What to Check in AI-Generated Code: Verification Priorities by Code Type
What This Article Covers
Reviewing every line of AI-generated code becomes impractical as the volume grows. At the same time, accepting all of it without any review carries risk. This article presents verification priorities organized by code type, based on my own experience. Adjustments will be needed depending on the nature of your project.
Code Types and Verification Priority
Priority: High — External Service Connection Configuration
Code that includes API keys, credentials, or connection settings for external services requires verification every time.
Specifically, I check where API keys are stored and whether authentication is configured correctly. AI generally writes code with the right structure, but key handling can end up in unexpected places. In one case, an API key was written directly into a configuration file that was then included in a Git commit. Because external services are involved and problems can take significant time to resolve, this category is always the first to verify.

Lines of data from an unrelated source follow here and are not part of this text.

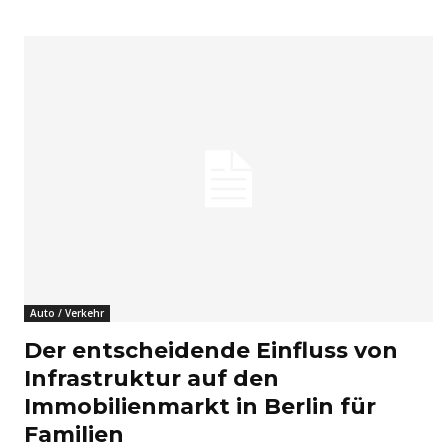
Auto / Verkehr
Der entscheidende Einfluss von
Infrastruktur auf den
Immobilienmarkt in Berlin für
Familien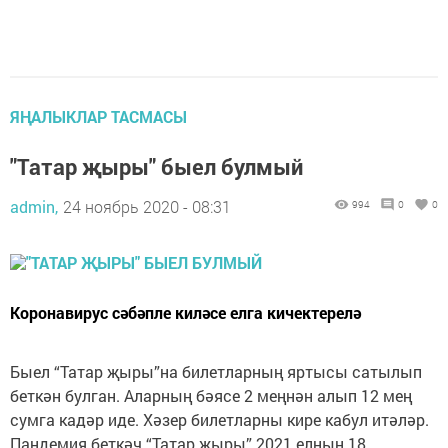
ЯҢАЛЫКЛАР ТАСМАСЫ
"Татар җыры" быел булмый
admin,
24 ноябрь 2020 - 08:31
994
0
0
Коронавирус сәбәпле киләсе елга кичектерелә
Быел “Татар җыры”на билетларның яртысы сатылып
беткән булган. Аларның бәясе 2 меңнән алып 12 мең
сумга кадәр иде. Хәзер билетларны кире кабул итәләр.
Пандемия беткәч “Татар җыры” 2021 елның 18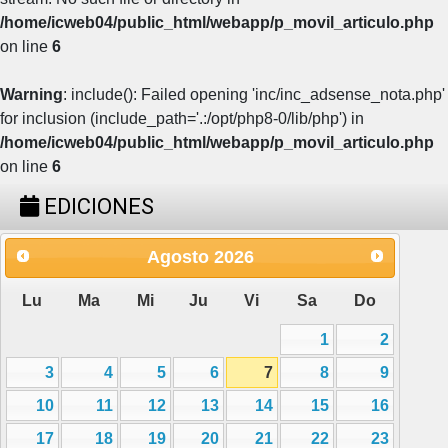
/home/icweb04/public_html/webapp/p_movil_articulo.php
on line
6
Warning
: include(): Failed opening 'inc/inc_adsense_nota.php'
for inclusion (include_path='.:/opt/php8-0/lib/php') in
/home/icweb04/public_html/webapp/p_movil_articulo.php
on line
6
EDICIONES
Agosto
2026
Lu
Ma
Mi
Ju
Vi
Sa
Do
1
2
3
4
5
6
7
8
9
10
11
12
13
14
15
16
17
18
19
20
21
22
23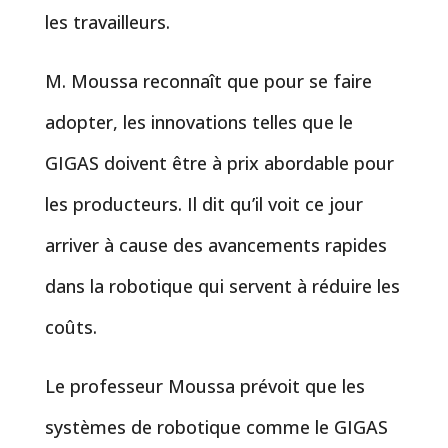
les travailleurs.
M. Moussa reconnaît que pour se faire
adopter, les innovations telles que le
GIGAS doivent être à prix abordable pour
les producteurs. Il dit qu’il voit ce jour
arriver à cause des avancements rapides
dans la robotique qui servent à réduire les
coûts.
Le professeur Moussa prévoit que les
systèmes de robotique comme le GIGAS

Priority: High — Logic That Modifies or Deletes Data
Processes that update a database, overwrite files, or remove records require verification before running.
I check whether conditions are set correctly — for example, whether something intended to apply only to a specific user is not accidentally applying to everyone — and whether a confirmation step exists before deletion. Since these operations are difficult or impossible to reverse after execution, they are a high priority for review.
Priority: Medium — Calculation and Transformation Logic
Numerical calculations, data format conversions, and aggregation logic get verified through sample cases.
AI usually gets the structure of these operations right, but checking how boundary values are handled — zero, empty, maximum — is a useful step. Verifying every possible combination is not realistic, so I test a small number of representative cases and likely edge cases.
Priority: Low — Display and Design Code
Code related to layout, styling, and visual presentation is primarily verified by viewing the rendered result.
I open the page and check whether it looks as intended. Checking the visual output is more efficient than reading the underlying code in detail for this category.
The Process I Follow
- Before receiving code, I identify which category it falls into.
- When API keys or credentials are involved, I check where they are stored and whether the file is excluded from version control.
- For data modification logic, I read the conditions to confirm they apply within the intended scope.
- For calculation logic, I run the code with representative values and check the output.
- For display code, I open a browser and verify the rendered page.
Summary
Reviewing all AI-generated code in detail is not necessary, but adjusting the depth of review based on the scope of impact and the difficulty of reversing a change is a practical approach. Checking what affects external services or cannot be undone first, and applying lighter verification to lower-risk code, is the framework I have found most useful in practice.